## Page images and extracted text
____________________

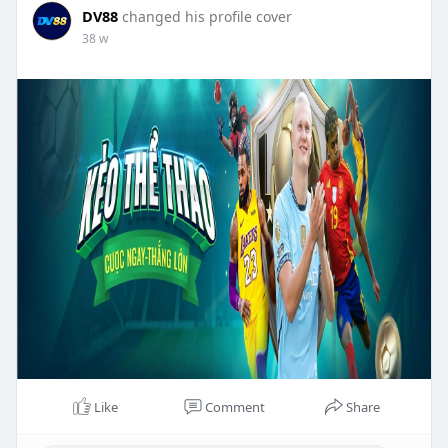
DV88
changed his profile cover
38 w
Like
Comment
Share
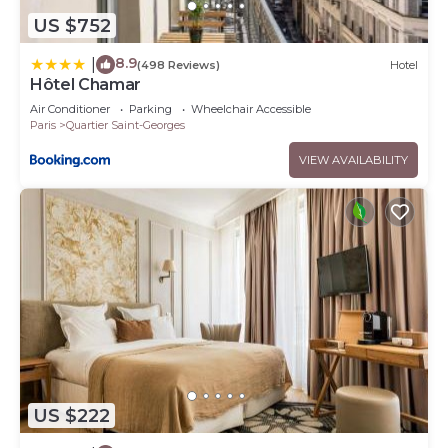
US $752
8.9
|
(498 Reviews)
Hotel
Hôtel Chamar
Air Conditioner
Parking
Wheelchair Accessible
Paris
Quartier Saint-Georges
VIEW AVAILABILITY
US $222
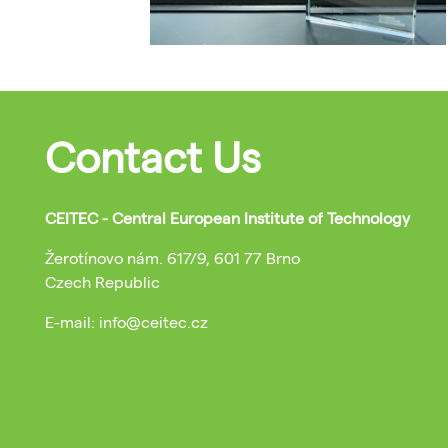
Contact Us
CEITEC - Central European Institute of Technology
Žerotínovo nám. 617/9, 601 77 Brno
Czech Republic
E-mail: info@ceitec.cz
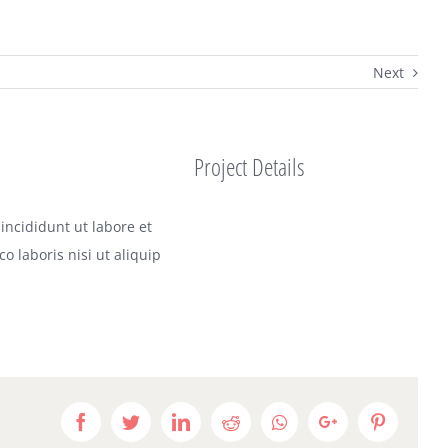
Next
Project Details
incididunt ut labore et
 laboris nisi ut aliquip
Facebook
Twitter
LinkedIn
Reddit
Whatsapp
Google+
Pinteres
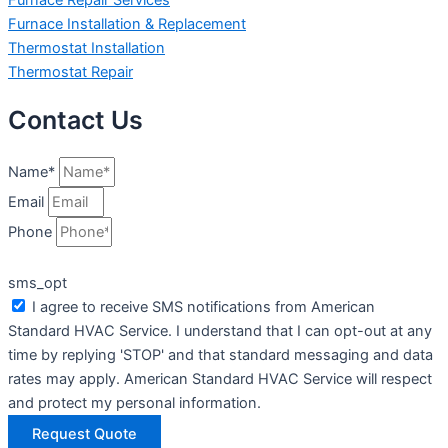
Furnace Installation & Replacement
Thermostat Installation
Thermostat Repair
Contact Us
Name*
Email
Phone
sms_opt
I agree to receive SMS notifications from American
Standard HVAC Service. I understand that I can opt-out at any
time by replying 'STOP' and that standard messaging and data
rates may apply. American Standard HVAC Service will respect
and protect my personal information.
Request Quote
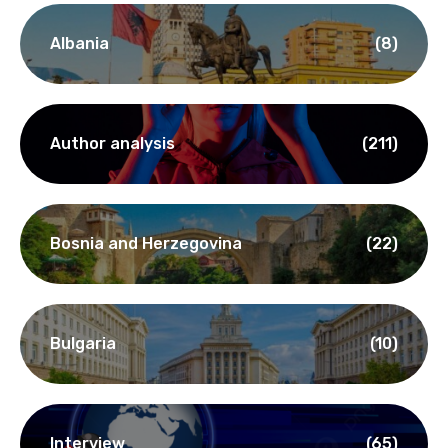
Albania
(8)
Author analysis
(211)
Bosnia and Herzegovina
(22)
Bulgaria
(10)
Interview
(65)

____________________

## Task statement
Output the data exactly, pictures omitted.

## Response to the exercise
DV88
changed his profile cover
38 w
Like
Comment
Share
US $752
8.9
|
(498 Reviews)
Hotel
Hôtel Chamar
Air Conditioner
Parking
Wheelchair Accessible
Paris
Quartier Saint-Georges
VIEW AVAILABILITY
US $222
Contact Us
CEITEC - Central European Institute of Technology
Žerotínovo nám. 617/9, 601 77 Brno
Czech Republic
E-mail: info@ceitec.cz
Next
Project Details
incididunt ut labore et
 laboris nisi ut aliquip
Facebook
Twitter
LinkedIn
Reddit
Whatsapp
Google+
Pinteres
Furnace Installation & Replacement
Thermostat Installation
Thermostat Repair
Contact Us
Name*
Email
Phone
sms_opt
I agree to receive SMS notifications from American
Standard HVAC Service. I understand that I can opt-out at any
time by replying 'STOP' and that standard messaging and data
rates may apply. American Standard HVAC Service will respect
and protect my personal information.
Request Quote
Albania
(8)
Author analysis
(211)
Bosnia and Herzegovina
(22)
Bulgaria
(10)
Interview
(65)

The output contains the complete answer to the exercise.